Describe the solution you'd like
I see a few possible solutions to this:
- Acknowledge the difference in behaviour in documentation and recommend using
ctx.udf("to_timestamp").unwrap().call(args)instead of the to_timestamp() function anytime 'safe' mode is required. This is less than ideal imho as it can lead to confusion and unintuitive behavior. - Provide a mechanism (function argument to invoke perhaps) to provide a SessionContext to all UDF's so that they can adjust behaviour based on configuration at call time.

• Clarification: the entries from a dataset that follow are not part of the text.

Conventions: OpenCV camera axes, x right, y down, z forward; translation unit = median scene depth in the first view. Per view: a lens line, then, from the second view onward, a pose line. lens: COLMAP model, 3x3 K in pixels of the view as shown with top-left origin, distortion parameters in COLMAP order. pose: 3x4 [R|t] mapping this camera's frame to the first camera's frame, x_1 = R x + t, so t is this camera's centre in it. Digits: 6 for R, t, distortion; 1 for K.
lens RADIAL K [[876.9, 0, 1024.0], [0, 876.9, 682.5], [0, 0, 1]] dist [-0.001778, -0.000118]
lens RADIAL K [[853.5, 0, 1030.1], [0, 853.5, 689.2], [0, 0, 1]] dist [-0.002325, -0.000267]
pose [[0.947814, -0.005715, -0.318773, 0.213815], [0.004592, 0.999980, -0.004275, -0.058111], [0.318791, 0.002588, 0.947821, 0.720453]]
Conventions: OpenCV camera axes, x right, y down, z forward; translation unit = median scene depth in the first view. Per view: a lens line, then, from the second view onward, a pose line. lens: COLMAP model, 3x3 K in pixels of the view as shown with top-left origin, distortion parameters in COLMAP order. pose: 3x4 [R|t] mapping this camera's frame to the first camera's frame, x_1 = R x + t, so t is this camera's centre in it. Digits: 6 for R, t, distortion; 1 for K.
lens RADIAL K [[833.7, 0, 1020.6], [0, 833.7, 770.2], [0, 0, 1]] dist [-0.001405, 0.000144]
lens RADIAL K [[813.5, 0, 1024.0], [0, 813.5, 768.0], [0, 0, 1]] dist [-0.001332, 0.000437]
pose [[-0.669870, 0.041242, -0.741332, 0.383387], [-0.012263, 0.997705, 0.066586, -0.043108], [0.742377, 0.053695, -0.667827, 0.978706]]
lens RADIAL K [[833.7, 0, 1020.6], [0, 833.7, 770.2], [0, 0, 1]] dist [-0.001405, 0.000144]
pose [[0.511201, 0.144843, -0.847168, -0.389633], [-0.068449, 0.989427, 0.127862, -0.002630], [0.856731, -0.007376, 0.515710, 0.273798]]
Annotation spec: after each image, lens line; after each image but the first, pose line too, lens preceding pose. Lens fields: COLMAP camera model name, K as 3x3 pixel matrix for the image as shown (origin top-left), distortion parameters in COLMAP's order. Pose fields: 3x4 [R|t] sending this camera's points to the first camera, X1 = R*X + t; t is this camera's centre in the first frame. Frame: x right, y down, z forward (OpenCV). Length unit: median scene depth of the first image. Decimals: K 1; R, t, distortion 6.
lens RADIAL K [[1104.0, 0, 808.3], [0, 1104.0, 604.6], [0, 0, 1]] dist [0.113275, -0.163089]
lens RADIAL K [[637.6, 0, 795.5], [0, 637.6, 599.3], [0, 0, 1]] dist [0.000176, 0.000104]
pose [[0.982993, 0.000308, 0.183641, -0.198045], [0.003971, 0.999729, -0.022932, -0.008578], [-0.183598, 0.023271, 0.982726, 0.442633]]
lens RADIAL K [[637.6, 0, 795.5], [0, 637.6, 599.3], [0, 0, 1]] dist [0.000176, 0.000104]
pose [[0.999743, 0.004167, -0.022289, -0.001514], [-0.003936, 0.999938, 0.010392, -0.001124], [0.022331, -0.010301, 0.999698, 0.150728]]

- Update the to_timestamp() function and all similar functions to have alternatives that do not use the statically defined version of the UDF but rather create it on-demand or use the definition saved in the session state. As examples:
// the existing function
pub fn to_timestamp(args: Vec<Expr>) -> Expr {
super::to_timestamp().call(args)
}
pub fn to_timestamp_safe(args: Vec<Expr>) -> Expr {
ScalarUDF::new_from_impl(ToTimestampFunc::new_with_safe(true)).call(args)
}
// or
pub fn to_timestamp_from_context(ctx &Arc<SessionContext>, args: Vec<Expr>) -> Expr {
ctx.udf("to_timestamp").unwrap().call(args)
}
// varargs would have been a really nice solution as well but 🤷
- something else I haven't thought of.
Any opinions, suggestions and critiques would be welcome.
Describe alternatives you've considered
No response
Additional context
No response